Fingerprints and Atom-By-Atom Searches in Highly-Represented Substructure Queries

Wiraj Bibile recently posed a question on the use of fingerprints to pre-screen candidate structures in database substructure searches:

Hi I am currently working [on] a substructure search algorithm using finger prints (I am using the CDK package). My algorithm uses precomputed finger prints placed in a database, which is matched against a query finger print. If the fingerprint query succeeds then a more complete test is done to make sure that the query chemical is a substructure of the matched chemical (from the database). this second test is low in performance [and the] reason why a finger print test is done initially.

However when using common chemicals in my query the finger print match succeeds more often and fails at the second stage. Therefore taking longer time to run the query, do you know of any way I can improve fingerprint matching for common structures?

Let's say our database consists of 50,000 compounds screened in a central nervous system (CNS) program. One of the most common substructure features in CNS medicinal chemistry is the benzene ring. Not surprisingly, about 75% of the structures in our database contain a benzene ring.

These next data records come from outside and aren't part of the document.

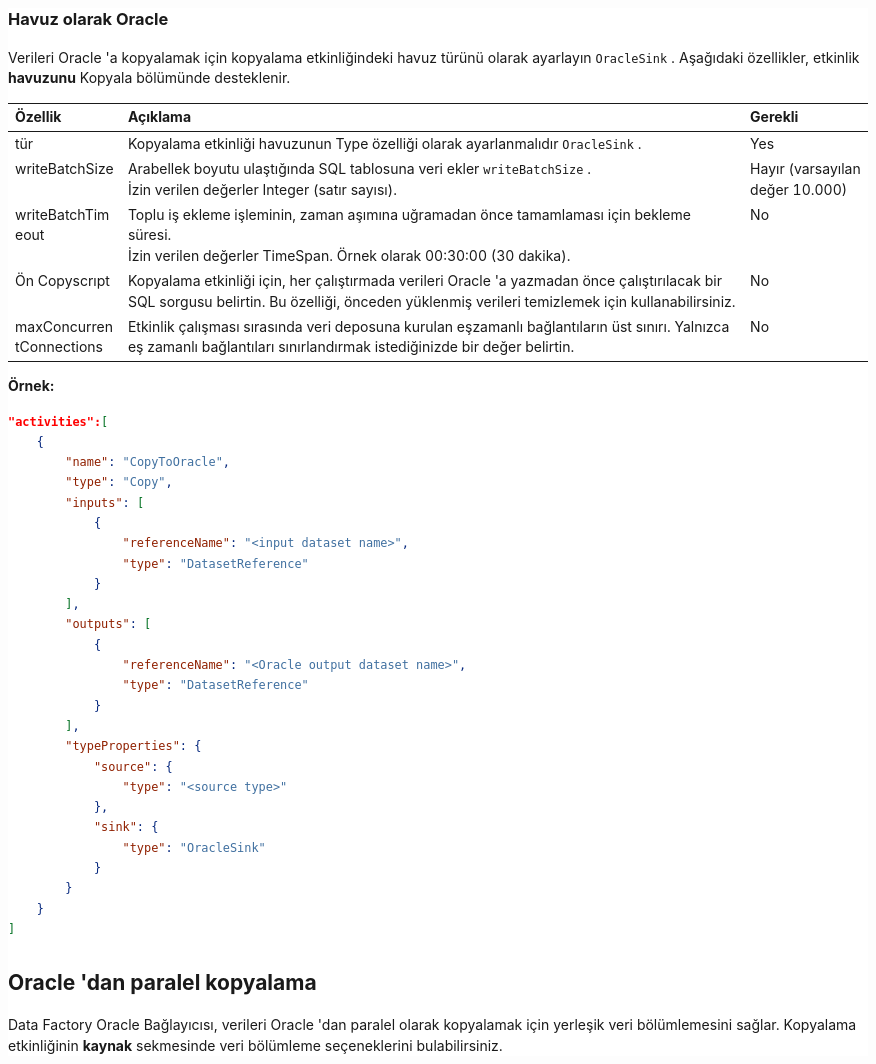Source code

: ### <a name="oracle-as-sink"></a>Havuz olarak Oracle

Verileri Oracle 'a kopyalamak için kopyalama etkinliğindeki havuz türünü olarak ayarlayın `OracleSink` . Aşağıdaki özellikler, etkinlik **havuzunu** Kopyala bölümünde desteklenir.

| Özellik | Açıklama | Gerekli |
|:--- |:--- |:--- |
| tür | Kopyalama etkinliği havuzunun Type özelliği olarak ayarlanmalıdır `OracleSink` . | Yes |
| writeBatchSize | Arabellek boyutu ulaştığında SQL tablosuna veri ekler `writeBatchSize` .<br/>İzin verilen değerler Integer (satır sayısı). |Hayır (varsayılan değer 10.000) |
| writeBatchTimeout | Toplu iş ekleme işleminin, zaman aşımına uğramadan önce tamamlaması için bekleme süresi.<br/>İzin verilen değerler TimeSpan. Örnek olarak 00:30:00 (30 dakika). | No |
| Ön Copyscrıpt | Kopyalama etkinliği için, her çalıştırmada verileri Oracle 'a yazmadan önce çalıştırılacak bir SQL sorgusu belirtin. Bu özelliği, önceden yüklenmiş verileri temizlemek için kullanabilirsiniz. | No |
| maxConcurrentConnections |Etkinlik çalışması sırasında veri deposuna kurulan eşzamanlı bağlantıların üst sınırı. Yalnızca eş zamanlı bağlantıları sınırlandırmak istediğinizde bir değer belirtin.| No |

**Örnek:**

```json
"activities":[
    {
        "name": "CopyToOracle",
        "type": "Copy",
        "inputs": [
            {
                "referenceName": "<input dataset name>",
                "type": "DatasetReference"
            }
        ],
        "outputs": [
            {
                "referenceName": "<Oracle output dataset name>",
                "type": "DatasetReference"
            }
        ],
        "typeProperties": {
            "source": {
                "type": "<source type>"
            },
            "sink": {
                "type": "OracleSink"
            }
        }
    }
]
```

## <a name="parallel-copy-from-oracle"></a>Oracle 'dan paralel kopyalama

Data Factory Oracle Bağlayıcısı, verileri Oracle 'dan paralel olarak kopyalamak için yerleşik veri bölümlemesini sağlar. Kopyalama etkinliğinin **kaynak** sekmesinde veri bölümleme seçeneklerini bulabilirsiniz.
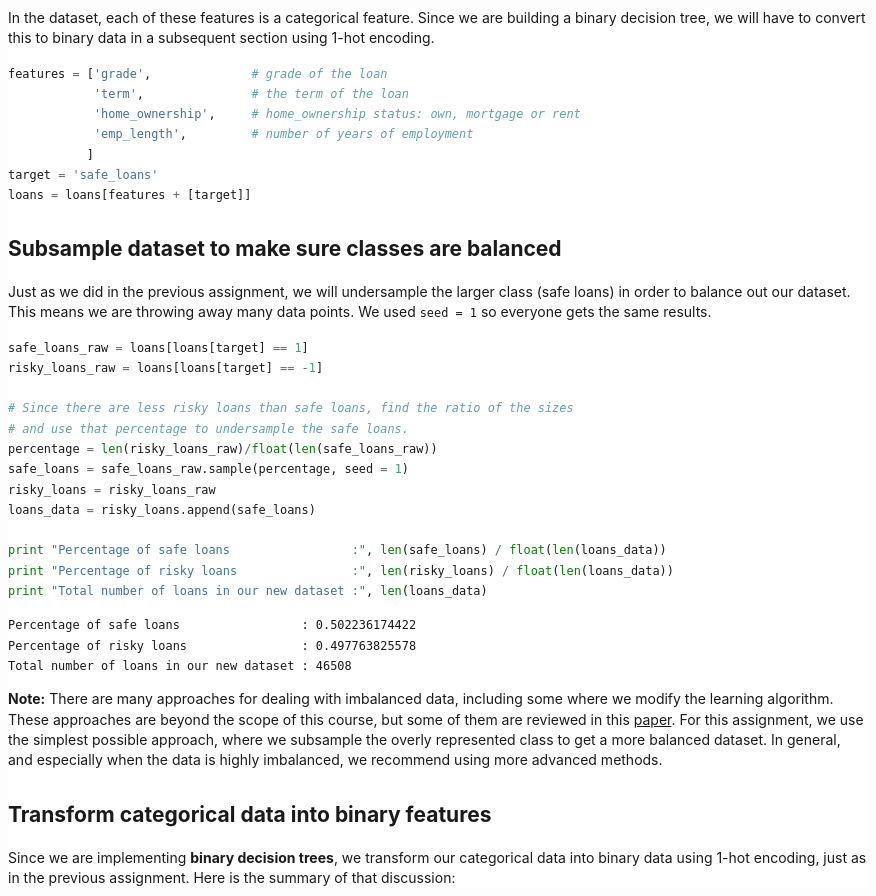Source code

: In the dataset, each of these features is a categorical feature. Since we are building a binary decision tree, we will have to convert this to binary data in a subsequent section using 1-hot encoding.


```python
features = ['grade',              # grade of the loan
            'term',               # the term of the loan
            'home_ownership',     # home_ownership status: own, mortgage or rent
            'emp_length',         # number of years of employment
           ]
target = 'safe_loans'
loans = loans[features + [target]]
```

## Subsample dataset to make sure classes are balanced

Just as we did in the previous assignment, we will undersample the larger class (safe loans) in order to balance out our dataset. This means we are throwing away many data points. We used `seed = 1` so everyone gets the same results.


```python
safe_loans_raw = loans[loans[target] == 1]
risky_loans_raw = loans[loans[target] == -1]

# Since there are less risky loans than safe loans, find the ratio of the sizes
# and use that percentage to undersample the safe loans.
percentage = len(risky_loans_raw)/float(len(safe_loans_raw))
safe_loans = safe_loans_raw.sample(percentage, seed = 1)
risky_loans = risky_loans_raw
loans_data = risky_loans.append(safe_loans)

print "Percentage of safe loans                 :", len(safe_loans) / float(len(loans_data))
print "Percentage of risky loans                :", len(risky_loans) / float(len(loans_data))
print "Total number of loans in our new dataset :", len(loans_data)
```

    Percentage of safe loans                 : 0.502236174422
    Percentage of risky loans                : 0.497763825578
    Total number of loans in our new dataset : 46508
    

**Note:** There are many approaches for dealing with imbalanced data, including some where we modify the learning algorithm. These approaches are beyond the scope of this course, but some of them are reviewed in this [paper](http://ieeexplore.ieee.org/xpl/login.jsp?tp=&arnumber=5128907&url=http%3A%2F%2Fieeexplore.ieee.org%2Fiel5%2F69%2F5173046%2F05128907.pdf%3Farnumber%3D5128907 ). For this assignment, we use the simplest possible approach, where we subsample the overly represented class to get a more balanced dataset. In general, and especially when the data is highly imbalanced, we recommend using more advanced methods.

## Transform categorical data into binary features

Since we are implementing **binary decision trees**, we transform our categorical data into binary data using 1-hot encoding, just as in the previous assignment. Here is the summary of that discussion:
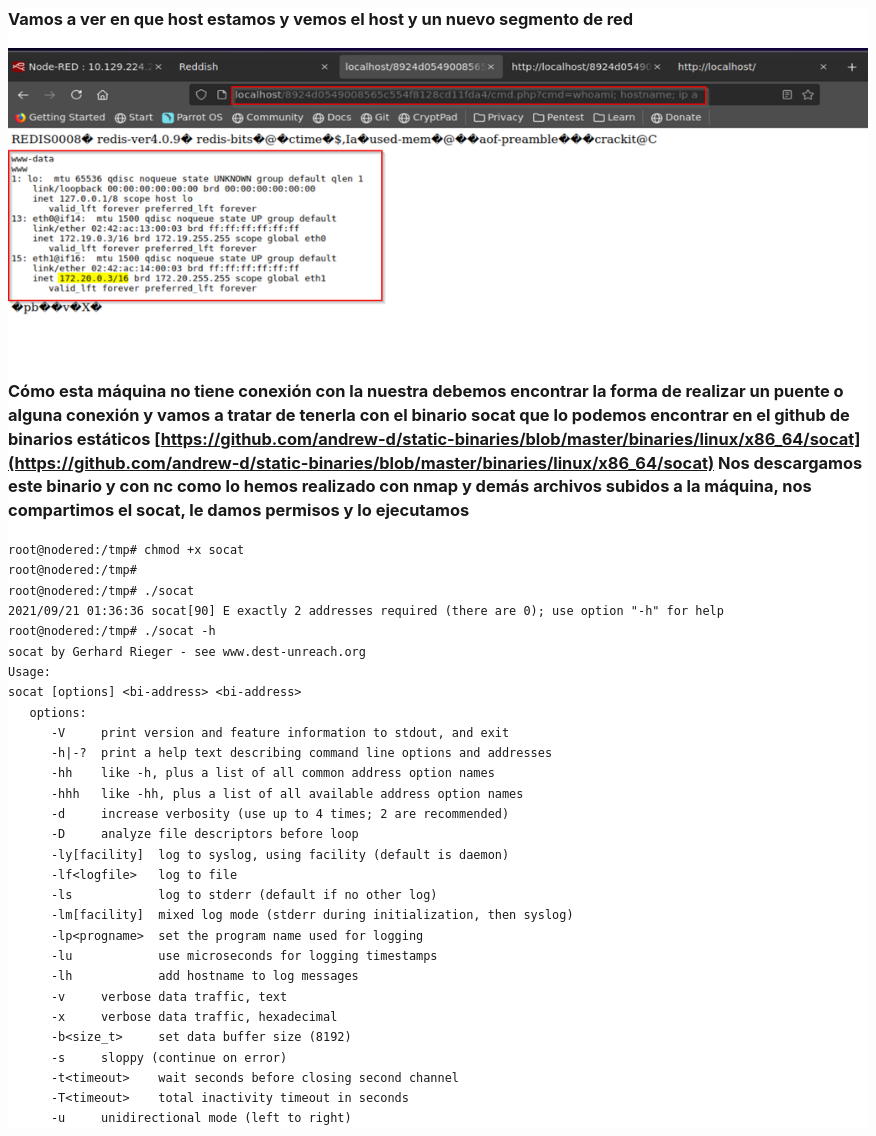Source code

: 
### Vamos a ver en que host estamos y vemos el host y un nuevo segmento de red

![13.png](/assets/images/2022-05-10-Reddish/13.png)

### Cómo esta máquina no tiene conexión con la nuestra debemos encontrar la forma de realizar un puente o alguna conexión y vamos a tratar de tenerla con el binario socat que lo podemos encontrar en el github de binarios estáticos [https://github.com/andrew-d/static-binaries/blob/master/binaries/linux/x86_64/socat](https://github.com/andrew-d/static-binaries/blob/master/binaries/linux/x86_64/socat) Nos descargamos este binario y con nc como lo hemos realizado con nmap y demás archivos subidos a la máquina, nos compartimos el socat, le damos permisos y lo ejecutamos

```abap
root@nodered:/tmp# chmod +x socat 
root@nodered:/tmp# 
root@nodered:/tmp# ./socat 
2021/09/21 01:36:36 socat[90] E exactly 2 addresses required (there are 0); use option "-h" for help
root@nodered:/tmp# ./socat -h
socat by Gerhard Rieger - see www.dest-unreach.org
Usage:
socat [options] <bi-address> <bi-address>
   options:
      -V     print version and feature information to stdout, and exit
      -h|-?  print a help text describing command line options and addresses
      -hh    like -h, plus a list of all common address option names
      -hhh   like -hh, plus a list of all available address option names
      -d     increase verbosity (use up to 4 times; 2 are recommended)
      -D     analyze file descriptors before loop
      -ly[facility]  log to syslog, using facility (default is daemon)
      -lf<logfile>   log to file
      -ls            log to stderr (default if no other log)
      -lm[facility]  mixed log mode (stderr during initialization, then syslog)
      -lp<progname>  set the program name used for logging
      -lu            use microseconds for logging timestamps
      -lh            add hostname to log messages
      -v     verbose data traffic, text
      -x     verbose data traffic, hexadecimal
      -b<size_t>     set data buffer size (8192)
      -s     sloppy (continue on error)
      -t<timeout>    wait seconds before closing second channel
      -T<timeout>    total inactivity timeout in seconds
      -u     unidirectional mode (left to right)
```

Our search strategy is simple. We've fingerprinted each compound in the database. When a user submits a substructure query, we compute a fingerprint from the query and create a list of all stored fingerprints that match. Based on this list, we create another list of all compounds that could be matches. For each compound in this list, we perform an atom-by-atom search (ABAS) to determine if the query is indeed a substructure of the compound.

Let's now say a user performs a substructure search for benzene. Even if our fingerprints screen out all non-benzene-containing structures, we're still faced with performing an ABAS on 37,500 structures. The substructure search will take a very long time.

If I understand Wiraj correctly, the scenario posed here is the crux of his question.

Rather than trying to provide my own answers to this question (which I will try do in a later installment of the Fast Substructure Search series), I thought I'd open the floor to anyone with experience in this area. If you've got a clever trick or even a completely different way of setting up your database to avoid this problem, feel free to leave a comment.

Given a substructure search system based on fingerprint pre-screening, how can you avoid the need to do ABAS on highly-represented substructure queries?